日本(IHIエアロスペース)が開発した再突入データ収集装置「i-Ball」には2台のカメラを搭載、ハッチが高温で破壊される様子の撮影と、降下しながらHTVが破壊される様子の撮影に挑む(世界でも初めての試み)。i-Ballを起動するためのスイッチ操作は星出宇宙飛行士が行う予定。i-Ballは球形をしており、アブレータで高熱に耐えたのち、パラシュートを使って降下し、着水してからイリジウム衛星経由でデータを送信する方式。データ送信を行うためにしばらくは浮いているが、いずれ沈む設計となっており回収はしない。i-Ballは、HTV3の与圧部から放出される機構を持っているわけではなく、HTV3の破壊と共に外へ放出され、HTV3の破壊の様子(破片の温度や加速度、位置など)を測定する。上空6㎞でパラシュートを開いて落下、着水し、取得したデータを送信する。
さて、小型衛星はこれまでも大学などが低コストな衛星技術として打ち上げ、運用を志向しているが、耐久性不足あるいは打ち上げ時の損傷などがもとで宇宙のごみ(スペースデブリ)と化してしまう例が多かった。これに対してHTV3では先述のとおり、緩衝材となるバッグで運搬されるため、打ち上げ時の衝撃による不具合が出にくいうえ、不具合があってもISS内で修理できる。小型衛星のビジネス化に向けた検証が進めやすくなると見られる。
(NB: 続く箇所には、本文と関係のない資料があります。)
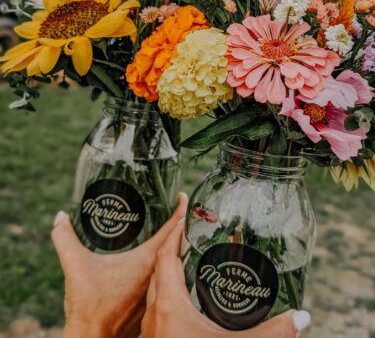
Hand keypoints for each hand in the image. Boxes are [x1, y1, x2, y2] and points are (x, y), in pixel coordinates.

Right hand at [51, 192, 187, 337]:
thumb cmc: (88, 306)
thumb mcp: (75, 266)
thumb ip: (65, 238)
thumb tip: (60, 216)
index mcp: (146, 262)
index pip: (171, 230)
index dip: (179, 211)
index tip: (183, 196)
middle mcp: (156, 276)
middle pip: (175, 245)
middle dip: (177, 226)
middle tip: (175, 207)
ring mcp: (154, 291)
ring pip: (171, 263)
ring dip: (171, 247)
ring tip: (168, 229)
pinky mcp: (149, 304)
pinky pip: (163, 279)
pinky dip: (163, 266)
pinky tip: (154, 261)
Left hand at [142, 222, 310, 337]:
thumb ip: (272, 333)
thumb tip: (303, 318)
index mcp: (168, 306)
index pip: (165, 257)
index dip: (174, 235)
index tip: (185, 219)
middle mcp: (154, 314)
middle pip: (157, 270)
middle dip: (172, 250)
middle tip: (192, 237)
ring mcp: (151, 330)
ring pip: (154, 290)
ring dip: (167, 272)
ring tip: (189, 261)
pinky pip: (155, 308)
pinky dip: (167, 293)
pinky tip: (185, 299)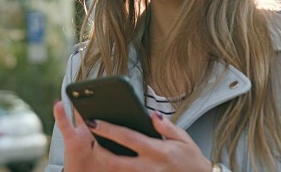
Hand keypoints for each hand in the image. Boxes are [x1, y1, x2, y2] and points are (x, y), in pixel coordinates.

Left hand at [54, 100, 211, 171]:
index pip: (127, 138)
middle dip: (98, 151)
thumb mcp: (183, 139)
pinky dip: (116, 170)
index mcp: (157, 151)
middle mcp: (148, 167)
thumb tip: (152, 115)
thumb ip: (166, 127)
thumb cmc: (192, 161)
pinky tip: (110, 163)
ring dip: (104, 162)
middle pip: (114, 161)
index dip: (108, 129)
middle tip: (89, 141)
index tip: (92, 121)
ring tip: (96, 150)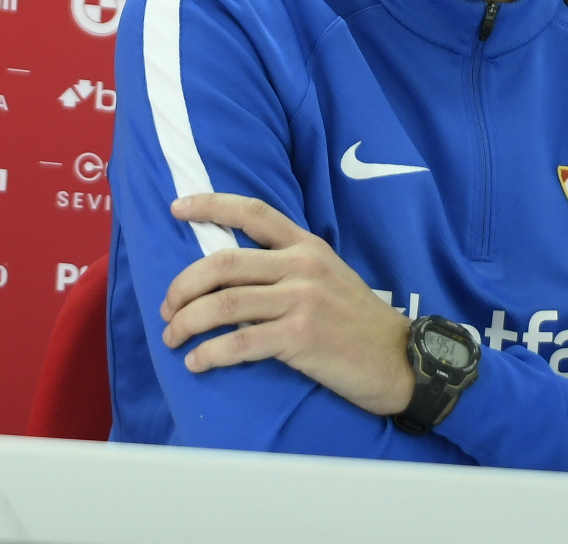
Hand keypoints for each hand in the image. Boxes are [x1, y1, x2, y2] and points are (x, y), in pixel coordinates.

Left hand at [161, 192, 413, 415]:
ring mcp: (302, 300)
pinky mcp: (301, 337)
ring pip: (224, 303)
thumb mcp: (328, 276)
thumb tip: (232, 274)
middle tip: (166, 308)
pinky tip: (197, 363)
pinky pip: (240, 342)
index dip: (210, 205)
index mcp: (307, 245)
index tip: (176, 207)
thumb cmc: (358, 322)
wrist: (402, 360)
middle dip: (182, 286)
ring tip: (172, 337)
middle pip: (223, 263)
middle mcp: (302, 266)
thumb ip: (287, 266)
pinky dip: (210, 353)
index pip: (252, 211)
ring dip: (187, 322)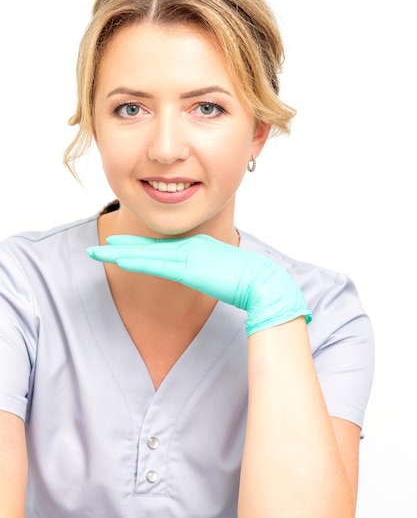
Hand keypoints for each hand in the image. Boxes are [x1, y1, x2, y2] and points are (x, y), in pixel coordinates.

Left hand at [87, 234, 310, 335]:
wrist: (263, 282)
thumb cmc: (250, 281)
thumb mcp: (224, 274)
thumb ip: (210, 273)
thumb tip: (204, 277)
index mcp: (199, 248)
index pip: (163, 248)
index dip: (140, 247)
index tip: (122, 247)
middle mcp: (191, 247)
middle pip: (150, 247)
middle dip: (124, 247)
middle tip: (100, 247)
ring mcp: (189, 255)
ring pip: (147, 254)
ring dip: (121, 253)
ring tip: (99, 252)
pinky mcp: (189, 268)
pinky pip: (156, 265)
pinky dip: (136, 261)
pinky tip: (118, 260)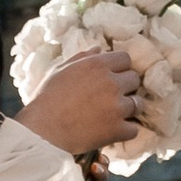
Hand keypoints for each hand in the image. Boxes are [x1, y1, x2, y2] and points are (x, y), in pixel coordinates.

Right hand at [15, 44, 140, 159]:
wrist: (41, 131)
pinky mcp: (117, 129)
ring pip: (138, 104)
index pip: (125, 59)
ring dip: (128, 109)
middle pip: (134, 80)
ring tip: (112, 115)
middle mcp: (111, 83)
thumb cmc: (46, 99)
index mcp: (97, 65)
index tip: (112, 78)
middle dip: (126, 87)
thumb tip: (98, 50)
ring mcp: (117, 107)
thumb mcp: (60, 71)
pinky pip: (134, 129)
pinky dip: (125, 131)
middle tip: (111, 98)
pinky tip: (112, 131)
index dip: (119, 68)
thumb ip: (82, 58)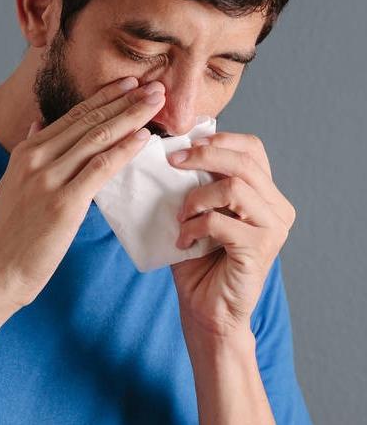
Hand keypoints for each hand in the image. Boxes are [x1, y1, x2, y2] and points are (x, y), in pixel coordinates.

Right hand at [0, 76, 166, 309]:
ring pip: (97, 138)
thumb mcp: (11, 183)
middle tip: (154, 87)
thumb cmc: (9, 233)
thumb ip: (28, 151)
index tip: (128, 84)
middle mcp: (35, 158)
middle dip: (124, 101)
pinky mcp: (63, 204)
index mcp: (25, 151)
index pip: (72, 116)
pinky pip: (99, 169)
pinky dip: (123, 151)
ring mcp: (48, 179)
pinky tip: (143, 138)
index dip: (104, 97)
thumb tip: (37, 123)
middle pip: (89, 121)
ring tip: (156, 103)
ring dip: (130, 117)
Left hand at [166, 132, 296, 336]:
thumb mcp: (197, 211)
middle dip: (202, 155)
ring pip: (233, 187)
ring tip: (181, 217)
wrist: (207, 310)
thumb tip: (174, 147)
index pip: (252, 148)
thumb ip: (196, 182)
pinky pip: (219, 221)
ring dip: (195, 198)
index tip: (185, 143)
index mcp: (265, 194)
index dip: (219, 138)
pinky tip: (184, 241)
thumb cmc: (198, 259)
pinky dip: (193, 226)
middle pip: (244, 161)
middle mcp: (277, 208)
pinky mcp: (259, 249)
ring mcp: (273, 229)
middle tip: (172, 162)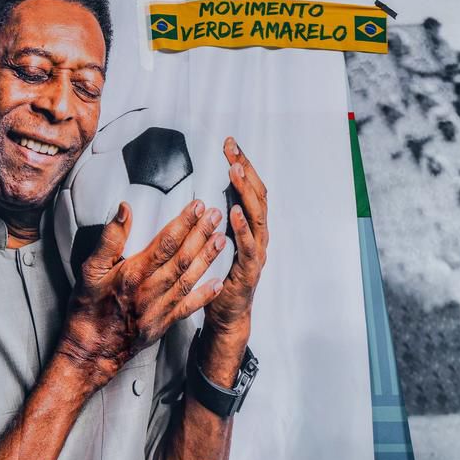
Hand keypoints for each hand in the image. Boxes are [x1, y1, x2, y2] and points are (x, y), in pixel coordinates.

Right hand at [58, 200, 226, 389]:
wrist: (90, 350)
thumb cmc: (88, 309)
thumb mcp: (89, 270)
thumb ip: (110, 239)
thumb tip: (124, 210)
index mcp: (133, 274)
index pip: (166, 242)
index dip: (184, 222)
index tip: (198, 207)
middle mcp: (150, 291)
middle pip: (182, 258)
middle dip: (202, 234)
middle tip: (216, 216)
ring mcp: (159, 309)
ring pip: (189, 279)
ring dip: (207, 258)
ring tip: (222, 240)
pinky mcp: (163, 325)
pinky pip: (189, 308)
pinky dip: (205, 296)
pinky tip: (218, 283)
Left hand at [204, 137, 268, 335]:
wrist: (227, 316)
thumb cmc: (221, 276)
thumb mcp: (217, 241)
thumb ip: (215, 217)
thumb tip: (201, 191)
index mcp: (250, 226)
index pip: (249, 188)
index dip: (242, 165)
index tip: (229, 144)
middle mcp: (258, 234)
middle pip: (257, 195)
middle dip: (246, 170)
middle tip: (233, 149)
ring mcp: (257, 251)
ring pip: (257, 215)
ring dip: (246, 192)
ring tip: (235, 171)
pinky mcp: (250, 269)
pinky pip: (248, 245)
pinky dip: (243, 227)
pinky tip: (234, 211)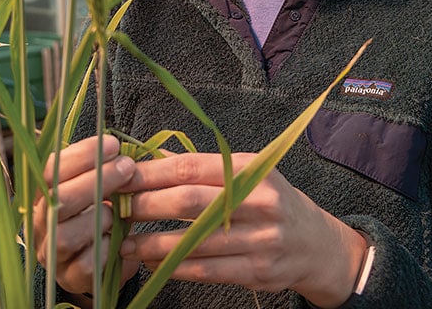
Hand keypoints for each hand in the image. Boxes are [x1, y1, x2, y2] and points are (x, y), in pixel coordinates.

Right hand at [32, 135, 141, 299]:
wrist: (105, 260)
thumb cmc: (100, 216)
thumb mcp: (97, 188)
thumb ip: (98, 169)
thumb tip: (115, 147)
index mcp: (42, 195)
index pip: (51, 169)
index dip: (81, 155)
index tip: (112, 145)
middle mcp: (39, 224)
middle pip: (58, 199)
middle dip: (96, 180)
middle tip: (126, 167)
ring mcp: (51, 253)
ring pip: (66, 234)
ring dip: (99, 217)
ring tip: (118, 212)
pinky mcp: (70, 277)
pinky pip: (86, 262)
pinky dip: (106, 248)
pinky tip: (117, 239)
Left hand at [116, 152, 368, 307]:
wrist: (316, 244)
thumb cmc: (270, 202)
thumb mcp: (247, 174)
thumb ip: (203, 169)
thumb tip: (149, 158)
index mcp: (251, 170)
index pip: (191, 167)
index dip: (151, 173)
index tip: (120, 177)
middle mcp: (259, 202)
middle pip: (189, 202)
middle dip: (145, 206)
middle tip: (114, 208)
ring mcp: (261, 239)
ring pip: (193, 242)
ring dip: (152, 244)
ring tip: (123, 242)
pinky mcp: (258, 272)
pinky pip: (206, 271)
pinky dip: (174, 268)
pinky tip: (151, 263)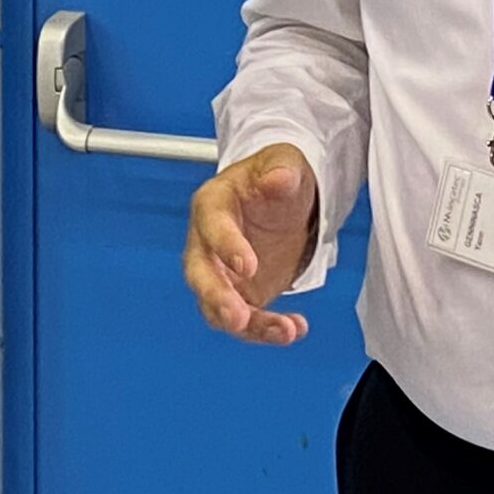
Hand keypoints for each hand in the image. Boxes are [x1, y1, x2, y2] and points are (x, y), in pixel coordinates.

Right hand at [182, 143, 318, 346]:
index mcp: (211, 205)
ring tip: (284, 330)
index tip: (248, 266)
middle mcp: (206, 243)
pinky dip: (267, 330)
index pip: (211, 227)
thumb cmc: (274, 177)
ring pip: (218, 307)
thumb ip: (281, 170)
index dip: (226, 247)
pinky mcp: (238, 296)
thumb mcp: (284, 162)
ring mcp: (219, 274)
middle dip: (216, 299)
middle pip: (199, 275)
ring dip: (248, 325)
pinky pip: (245, 321)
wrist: (281, 202)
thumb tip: (278, 179)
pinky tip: (294, 328)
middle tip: (237, 318)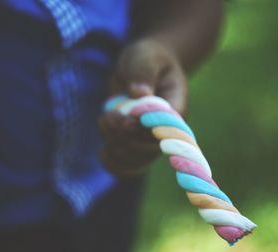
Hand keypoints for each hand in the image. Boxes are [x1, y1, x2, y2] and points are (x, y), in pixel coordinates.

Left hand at [99, 38, 187, 178]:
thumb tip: (140, 93)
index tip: (125, 118)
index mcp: (175, 109)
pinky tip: (102, 153)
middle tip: (109, 116)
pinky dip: (113, 164)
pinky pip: (127, 168)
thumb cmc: (146, 60)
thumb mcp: (145, 56)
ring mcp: (150, 142)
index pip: (165, 130)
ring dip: (114, 145)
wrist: (142, 69)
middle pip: (148, 151)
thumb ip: (143, 72)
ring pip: (135, 161)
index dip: (143, 129)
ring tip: (104, 120)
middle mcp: (166, 131)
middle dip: (123, 136)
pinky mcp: (135, 146)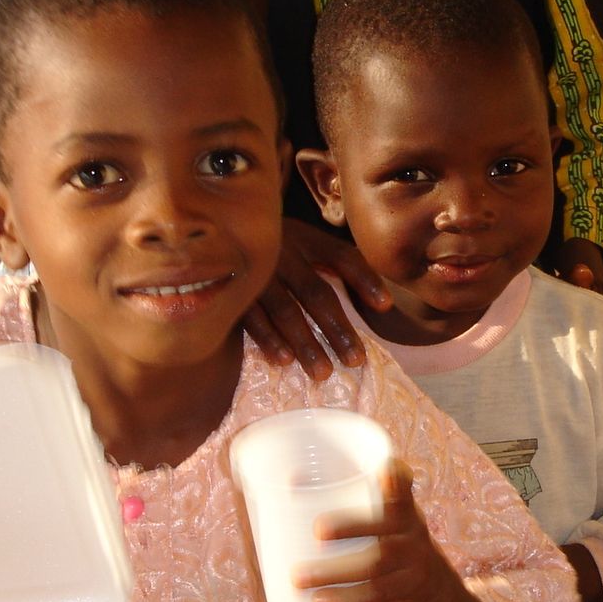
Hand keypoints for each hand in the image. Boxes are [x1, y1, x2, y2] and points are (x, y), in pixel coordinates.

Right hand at [243, 218, 392, 380]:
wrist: (216, 228)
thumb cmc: (279, 247)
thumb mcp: (307, 245)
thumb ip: (340, 266)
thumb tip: (383, 303)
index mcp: (307, 239)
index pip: (342, 257)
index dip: (364, 279)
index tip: (386, 305)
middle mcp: (284, 253)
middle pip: (316, 293)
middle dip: (337, 328)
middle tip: (356, 360)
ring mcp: (257, 272)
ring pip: (286, 311)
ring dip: (305, 343)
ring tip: (324, 373)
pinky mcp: (232, 290)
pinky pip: (251, 318)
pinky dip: (268, 339)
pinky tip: (284, 360)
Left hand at [302, 461, 509, 601]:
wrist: (433, 586)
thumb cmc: (391, 540)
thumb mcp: (384, 519)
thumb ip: (349, 501)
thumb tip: (290, 481)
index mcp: (404, 510)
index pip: (403, 489)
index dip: (397, 478)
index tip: (383, 469)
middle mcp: (413, 532)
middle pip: (384, 528)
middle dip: (352, 528)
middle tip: (317, 531)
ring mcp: (414, 563)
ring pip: (376, 567)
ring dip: (335, 574)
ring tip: (299, 579)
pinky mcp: (407, 591)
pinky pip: (376, 597)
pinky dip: (346, 601)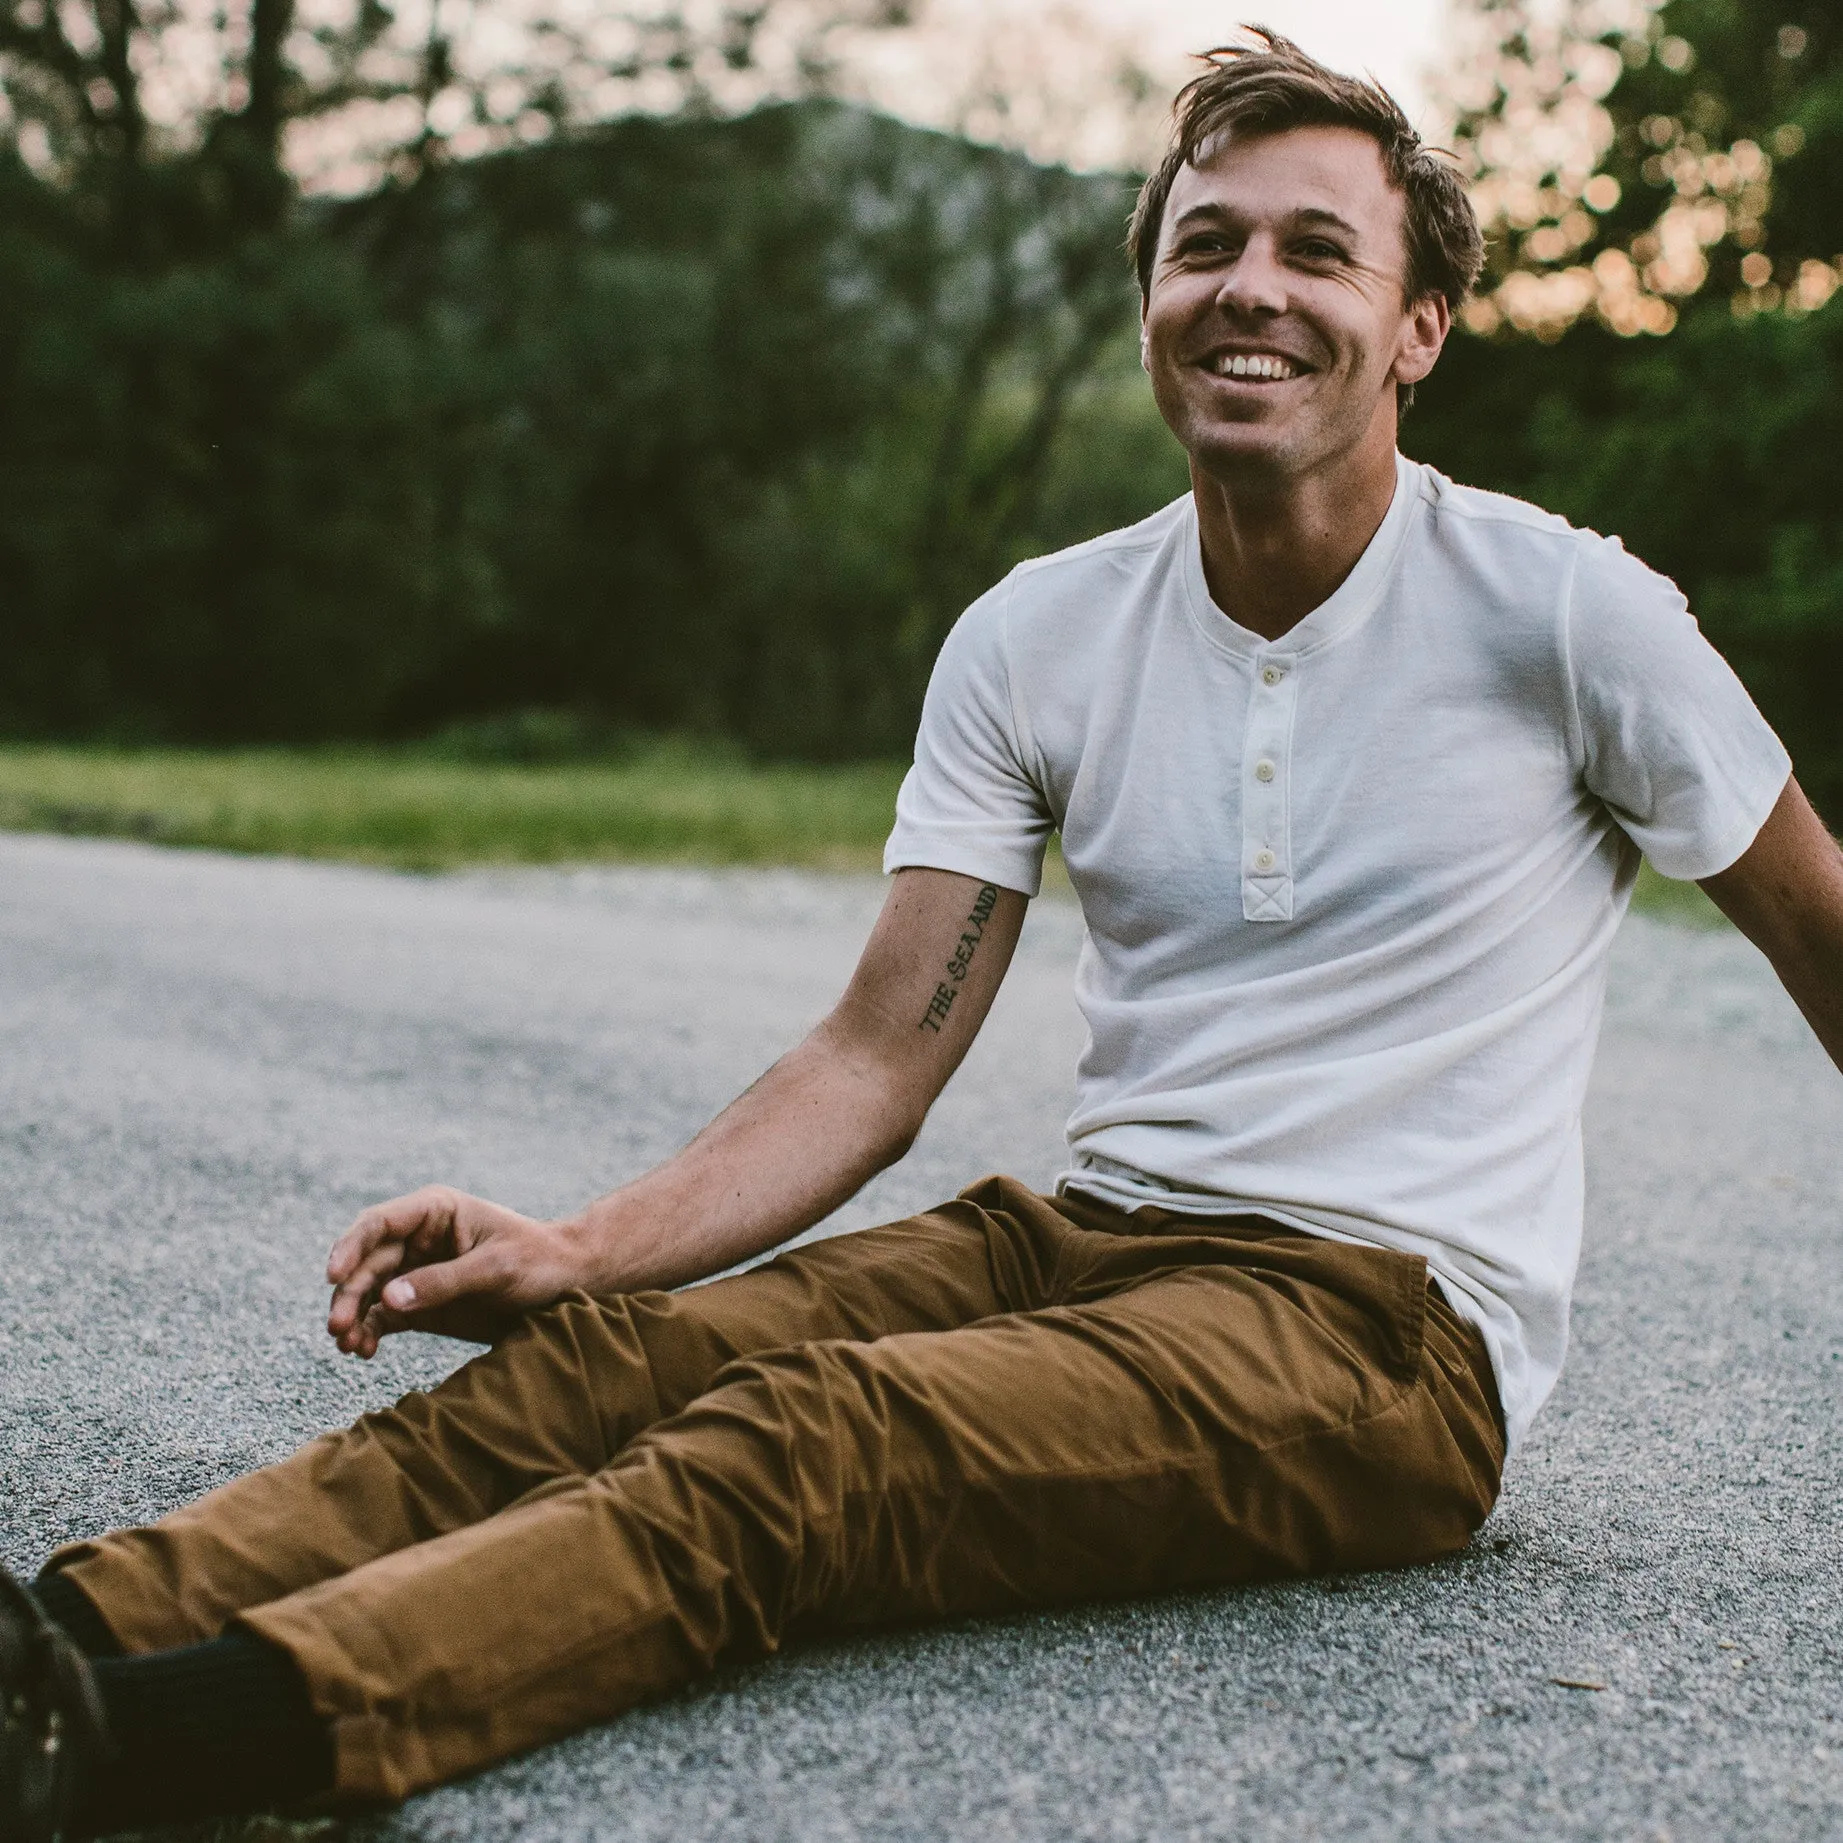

また、HTV3のISSとの脱着部やロボットアームの駆動部などでは、二硫化モリブデンなどの固体潤滑コーティングが真空中での潤滑を実現しているが、以前本欄で報告した通り、こうした固体潤滑コーティング材を含めた各種材料の宇宙空間での暴露試験では、スペースシャトルの運用終了後、暴露パレットの運搬をどうするかが不安視されていた。こうした点でも、大型の実験ラックや大型の船外物資などISSへの輸送能力の高いHTV3の役割は大きい。
さらに大気圏再突入時のデータどりなど、有人宇宙船の開発につなげるステップとしても期待されている。
宇宙開発の宇宙航空研究開発機構(JAXA)法と内閣府設置法が6月に改正、7月12日には宇宙戦略室が内閣府に設置され、宇宙産業の国際競争力向上に向けた動きが活発化してきている。ここでは他国に依存している有人飛行を自国で賄うことも目標に置いている。HTV3のプロジェクトがその良い試金石となることを願う。